Hamlet: my dad died unprepared! I can’t kill my uncle now, no (3.3.80-87) #InkyCloak #SlowShakespeare

HAMLET         ’A took my father grossly full of bread

With all his crimes broad blown, as flush as May,

And how his audit stands who knows, save heaven,

But in our circumstance and course of thought

’Tis heavy with him. And am I then revenged

To take him in the purging of his soul

When he is fit and seasoned for his passage?

No. [Sheathes sword.]            (3.3.80-87)

Then fury and disgust and grief overcome Hamlet again, his anguish over the manner of his father’s death even more prominent in his imagining than the fact of it in this moment: ’a took my father grossly full of bread with all his crimes broad blown, as flush as May. My dad wasn’t ready to die, he had no chance to prepare himself! No time to repent! (He was full of bread because he could not fast in repentance, here standing for repentance in general, but it suggests a life of pleasure, of appetites indulged.) He hadn’t confessed his sins, done penance; he wasn’t in a state of grace when he died, but rather all his crimes were broad blown, as flush as May, verdant as springtime: Hamlet’s echoing his father’s own description of dying in the blossom of his sin. It’s an image ironically appropriate for a garden death, but that’s part of its horror, as if a decaying, overblown wreath of roses, a ghastly funeral tribute, has interposed itself on Hamlet’s memories. My father’s sins were ripe, full-blown—but he wasn’t ready! (And neither were we; we couldn’t say goodbye!)

And so I’m really worried, I’m just agonized at the thought that my dad’s in hell. The not knowing, it’s eating me up (along with everything else that’s eating me up). And how his audit stands who knows, save heaven, but in our circumstance and course of thought ’tis heavy with him. It just doesn’t look good, there’s no way of knowing the details, what’s on his charge sheet, as it were, and I HATE not knowing, hate it. I’m so worried, I feel so helpless, not being able to do anything.

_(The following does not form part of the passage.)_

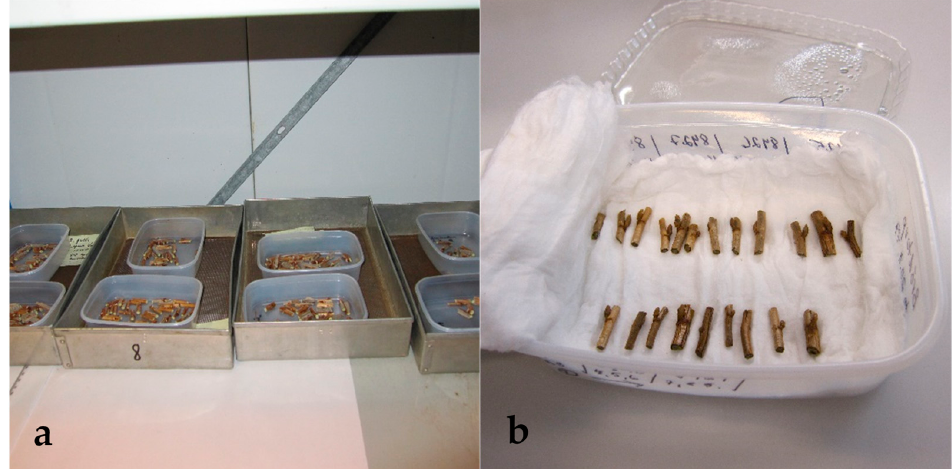
Figure 4. The experimental set-up of the protocol experiment for blackcurrant cvs. Marski, Mikael, and Vilma. Of 160 bud sections of each cultivar, 80 bud section were dehydrated before cryopreservation, and 80 bud sections were cryopreserved without dehydration. Cryopreserved bud sections were thawed either slowly at 2 °C or fast in a water bath at 38 °C, and thereafter rehydrated for 7 days or 14 days. Each treatment combination included 20 bud sections.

So, in the circumstances, am I then revenged to take him in the purging of his soul, when he is fit and seasoned for his passage? If I were to kill my uncle now, he’d be in exactly the opposite position, praying, confessing, in a state of grace. (Probably. No way of knowing.) But in any case, the best possible circumstances in which to die, surely? The next best thing to a direct flight, with a get out of jail free card? No. No. I can’t do it, I can’t take that chance. I won’t do it. No. (The movement in this speech from now to no is striking, and extremely cool.)